La réflexion sur la forme du livre s’étend aussi aux matériaux. Le mythe de l’automobile et de l’avion fait passer le métal au rang des matériaux représentant le plus l’esprit futuriste. Dans ce contexte, la “Lito-Latta” de Zinola, une sorte d’atelier mécanique permettant de créer des boîtes et des pots en métal lithographiés, devient un haut-lieu du futurisme. La Lito-Latta tient notamment sa renommée de l’impression de deux livres-objets lithographiés directement sur de l’étain : Mots en liberté futuristes tactiles, thermiques, olfactifs de Filippo Tommaso Marinetti (1932) et L’anguria lirica. Lungo poema passionale de Tullio d’Albisola (1934).

La mise en page de Mots en liberté futuristes tactiles, thermiques, olfactifs est une véritable surprise mettant en évidence le caractère matériel du livre et dépassant sa rigidité à l’aide de compositions explosives et dynamiques.

Mots en liberté futuristes tactiles, thermiques, olfactifs” (1932)
Mots en liberté futuristes tactiles, thermiques, olfactifs” (1932)
Mots en liberté futuristes tactiles, thermiques, olfactifs” (1932)
Filippo Tommaso Marinetti, Tullio d’Albisola, “L’anguria lirica.
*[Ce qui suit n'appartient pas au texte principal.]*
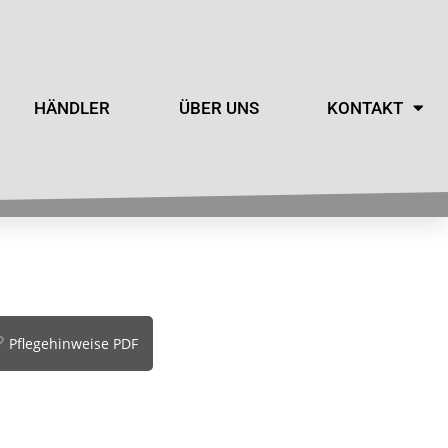
HÄNDLER
ÜBER UNS
KONTAKT
Pflegehinweise PDF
Lungo poema passionale” (1934)

Imprimé en 101 exemplaires assemblés à la main, L’anguria lirica de Tullio d’Albisola présente des poèmes originaux, chacun accompagné d’un dessin de Bruno Munari.

Si l’on se souvient surtout de Bruno Munari pour son travail dans les années 1960 et 70, cet artiste a commencé sa carrière de designer à l’époque du futurisme en produisant des œuvres moins connues, mais néanmoins brillantes.

En 1937, il contribue à la création de l’“Almanacco anti-Letterario Bompiani” (Almanach anti-littéraire Bompiani) en y réalisant un montage photographique. L’insert intitulé “Oyez ! Oyez !” est composé de légendes extraites de phrases prononcées par Mussolini insérées dans des pages présentant une découpe circulaire et montrant des photos du Duce à la manière d’un télescope. Ainsi, son visage apparaît sur toutes les pages au fil de la lecture.